WORK TASK: In full and word for word, print the data below.

MATERIALS PROVIDED:
....
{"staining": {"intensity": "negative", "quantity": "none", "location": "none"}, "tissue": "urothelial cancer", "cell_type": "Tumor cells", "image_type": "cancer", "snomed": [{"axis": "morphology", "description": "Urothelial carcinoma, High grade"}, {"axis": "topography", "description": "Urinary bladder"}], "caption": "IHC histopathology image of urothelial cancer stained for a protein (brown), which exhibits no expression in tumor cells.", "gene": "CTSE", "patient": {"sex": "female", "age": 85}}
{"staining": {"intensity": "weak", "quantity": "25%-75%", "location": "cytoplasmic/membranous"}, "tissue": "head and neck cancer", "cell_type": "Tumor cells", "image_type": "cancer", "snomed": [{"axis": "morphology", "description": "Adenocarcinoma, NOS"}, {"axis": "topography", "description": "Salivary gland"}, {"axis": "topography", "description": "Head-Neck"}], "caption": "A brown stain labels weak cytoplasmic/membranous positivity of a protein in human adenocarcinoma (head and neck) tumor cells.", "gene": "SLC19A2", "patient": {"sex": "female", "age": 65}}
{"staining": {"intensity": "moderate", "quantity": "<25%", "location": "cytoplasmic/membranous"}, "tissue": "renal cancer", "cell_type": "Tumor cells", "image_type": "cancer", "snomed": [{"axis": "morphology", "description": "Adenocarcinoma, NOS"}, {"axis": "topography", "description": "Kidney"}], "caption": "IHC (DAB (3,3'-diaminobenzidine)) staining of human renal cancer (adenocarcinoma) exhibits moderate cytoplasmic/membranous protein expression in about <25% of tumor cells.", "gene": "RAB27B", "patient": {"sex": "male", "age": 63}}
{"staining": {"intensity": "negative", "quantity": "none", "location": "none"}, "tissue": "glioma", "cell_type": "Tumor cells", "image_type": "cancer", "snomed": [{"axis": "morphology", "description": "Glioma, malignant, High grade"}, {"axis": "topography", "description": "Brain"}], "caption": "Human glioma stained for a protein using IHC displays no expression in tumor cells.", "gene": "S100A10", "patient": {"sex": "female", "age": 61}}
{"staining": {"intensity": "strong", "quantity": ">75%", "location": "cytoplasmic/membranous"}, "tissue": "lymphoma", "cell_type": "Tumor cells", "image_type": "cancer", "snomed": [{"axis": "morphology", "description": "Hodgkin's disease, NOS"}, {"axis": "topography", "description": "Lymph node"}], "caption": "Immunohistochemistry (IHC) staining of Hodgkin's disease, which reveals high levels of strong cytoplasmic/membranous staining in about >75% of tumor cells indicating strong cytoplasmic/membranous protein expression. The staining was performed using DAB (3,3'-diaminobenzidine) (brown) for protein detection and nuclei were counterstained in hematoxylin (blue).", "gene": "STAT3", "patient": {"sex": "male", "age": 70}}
....
ANSWER TO THIS TASK:
{"staining": {"intensity": "negative", "quantity": "none", "location": "none"}, "tissue": "urothelial cancer", "cell_type": "Tumor cells", "image_type": "cancer", "snomed": [{"axis": "morphology", "description": "Urothelial carcinoma, High grade"}, {"axis": "topography", "description": "Urinary bladder"}], "caption": "IHC histopathology image of urothelial cancer stained for a protein (brown), which exhibits no expression in tumor cells.", "gene": "CTSE", "patient": {"sex": "female", "age": 85}}
{"staining": {"intensity": "weak", "quantity": "25%-75%", "location": "cytoplasmic/membranous"}, "tissue": "head and neck cancer", "cell_type": "Tumor cells", "image_type": "cancer", "snomed": [{"axis": "morphology", "description": "Adenocarcinoma, NOS"}, {"axis": "topography", "description": "Salivary gland"}, {"axis": "topography", "description": "Head-Neck"}], "caption": "A brown stain labels weak cytoplasmic/membranous positivity of a protein in human adenocarcinoma (head and neck) tumor cells.", "gene": "SLC19A2", "patient": {"sex": "female", "age": 65}}
{"staining": {"intensity": "moderate", "quantity": "<25%", "location": "cytoplasmic/membranous"}, "tissue": "renal cancer", "cell_type": "Tumor cells", "image_type": "cancer", "snomed": [{"axis": "morphology", "description": "Adenocarcinoma, NOS"}, {"axis": "topography", "description": "Kidney"}], "caption": "IHC (DAB (3,3'-diaminobenzidine)) staining of human renal cancer (adenocarcinoma) exhibits moderate cytoplasmic/membranous protein expression in about <25% of tumor cells.", "gene": "RAB27B", "patient": {"sex": "male", "age": 63}}
{"staining": {"intensity": "negative", "quantity": "none", "location": "none"}, "tissue": "glioma", "cell_type": "Tumor cells", "image_type": "cancer", "snomed": [{"axis": "morphology", "description": "Glioma, malignant, High grade"}, {"axis": "topography", "description": "Brain"}], "caption": "Human glioma stained for a protein using IHC displays no expression in tumor cells.", "gene": "S100A10", "patient": {"sex": "female", "age": 61}}
{"staining": {"intensity": "strong", "quantity": ">75%", "location": "cytoplasmic/membranous"}, "tissue": "lymphoma", "cell_type": "Tumor cells", "image_type": "cancer", "snomed": [{"axis": "morphology", "description": "Hodgkin's disease, NOS"}, {"axis": "topography", "description": "Lymph node"}], "caption": "Immunohistochemistry (IHC) staining of Hodgkin's disease, which reveals high levels of strong cytoplasmic/membranous staining in about >75% of tumor cells indicating strong cytoplasmic/membranous protein expression. The staining was performed using DAB (3,3'-diaminobenzidine) (brown) for protein detection and nuclei were counterstained in hematoxylin (blue).", "gene": "STAT3", "patient": {"sex": "male", "age": 70}}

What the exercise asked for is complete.